Concert: Bon Iver at Pioneer Works
Having come out of a five-year hiatus to produce his third album, 22, A Million (2016), Bon Iver will perform at Pioneer Works for—count them—five nights in a row. Bon Iver was originally known for his analog, acoustic, folksy sound, yet with this new album, he went in a new direction—digital, strange, difficult. The album remains for many cloaked in mystery, and these concerts are fittingly not without their own secrets—Bon Iver will be bringing with him special guests, among them Marijuana Deathsqauds and Poliça, but some acts haven’t been announced yet.
Pioneer Works, 159 Pioneer Street, Brooklyn, 8 p.m. Tickets $75
SUNDAY, DECEMBER 4
Screening: COMPULSIVE PRACTICE at Studio Museum in Harlem
At this talk and screening, the Studio Museum will show COMPULSIVE PRACTICE, an hour-long video that details how nine artists manage and reflect upon HIV/AIDS on a daily basis.
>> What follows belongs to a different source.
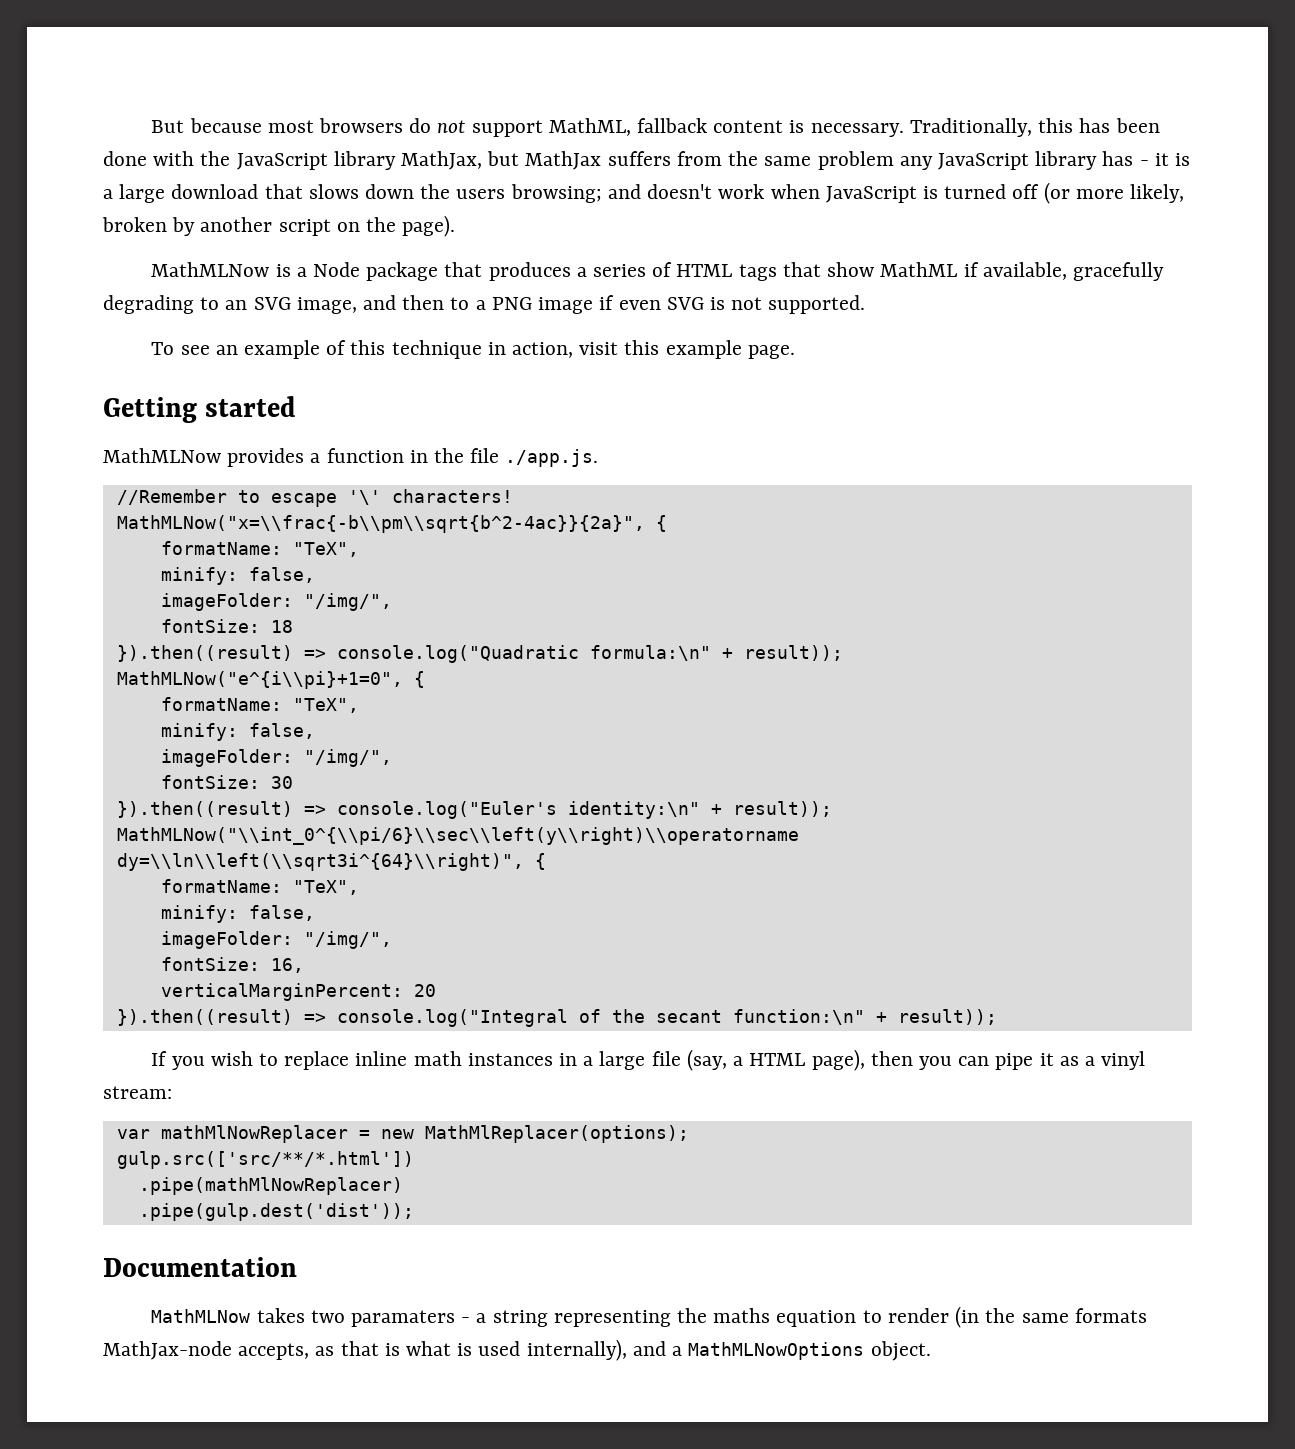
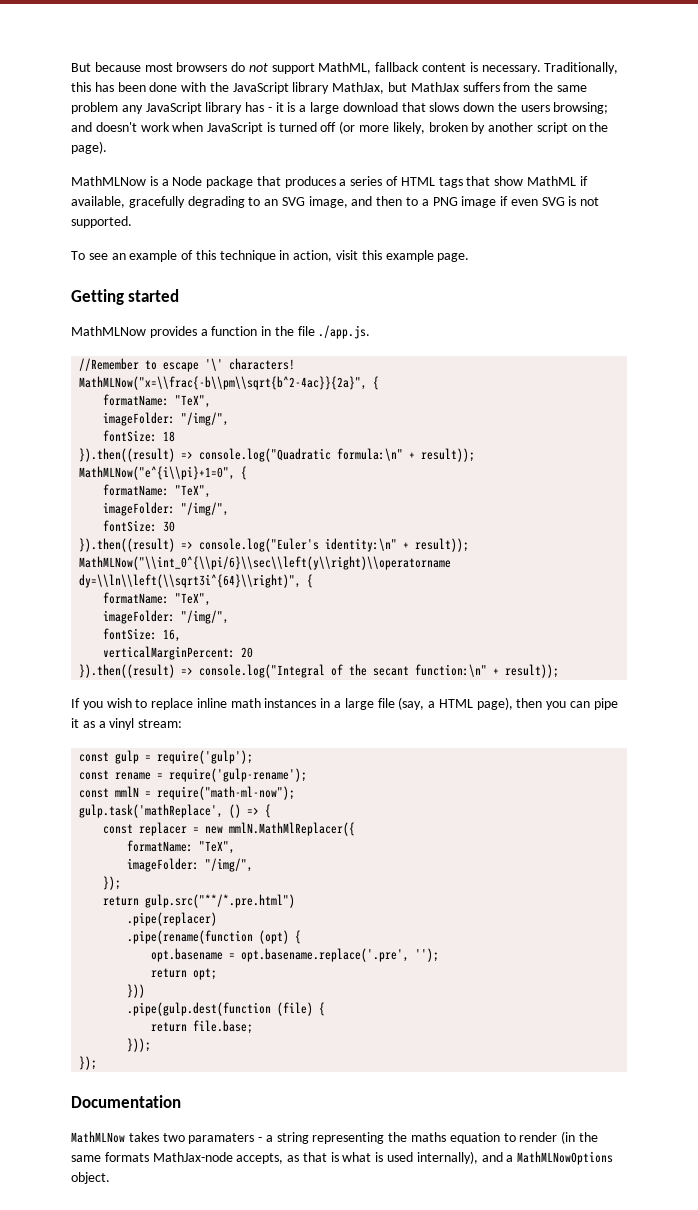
[160,567,315,585] // minify: false, -> (212, 401) none
[160,723,315,741] // minify: false, -> (212, 491) none
[160,905,315,923] // minify: false, -> (212, 599) none
[116,1125,689,1143] [116,1151,414,1169] [138,1177,403,1195] [138,1203,414,1221] var mathMlNowReplacer = new MathMlReplacer(options); // gulp.src(['src/**/*.html']) // .pipe(mathMlNowReplacer) // .pipe(gulp.dest('dist')); -> [79,750,254,764] [79,768,308,782] [79,786,296,800] [79,804,272,818] [103,822,356,836] [127,840,236,854] [127,858,254,872] [103,876,122,890] [103,894,296,908] [127,912,218,926] [127,930,302,944] [151,948,440,962] [151,968,218,980] [127,984,146,998] [127,1002,326,1016] [151,1020,254,1034] [127,1038,152,1052] [79,1056,98,1070] const gulp = require('gulp'); // const rename = require('gulp-rename'); // const mmlN = require("math-ml-now"); // gulp.task('mathReplace', () => { // const replacer = new mmlN.MathMlReplacer({ // formatName: "TeX", // imageFolder: "/img/", // }); // return gulp.src("**/*.pre.html") // .pipe(replacer) // .pipe(rename(function (opt) { // opt.basename = opt.basename.replace('.pre', ''); // return opt; // })) // .pipe(gulp.dest(function (file) { // return file.base; // })); // });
Screened here in connection with the Visual AIDS’s exhibition “Everyday,” which looks at the way artists experience daily life and create work while living with HIV/AIDS, the video will be followed by a discussion led by academic and curator Vivian Crockett. Artists Nayland Blake and Luna Luis Ortiz will talk with Crockett about how video can be a way of documenting work about HIV and AIDS.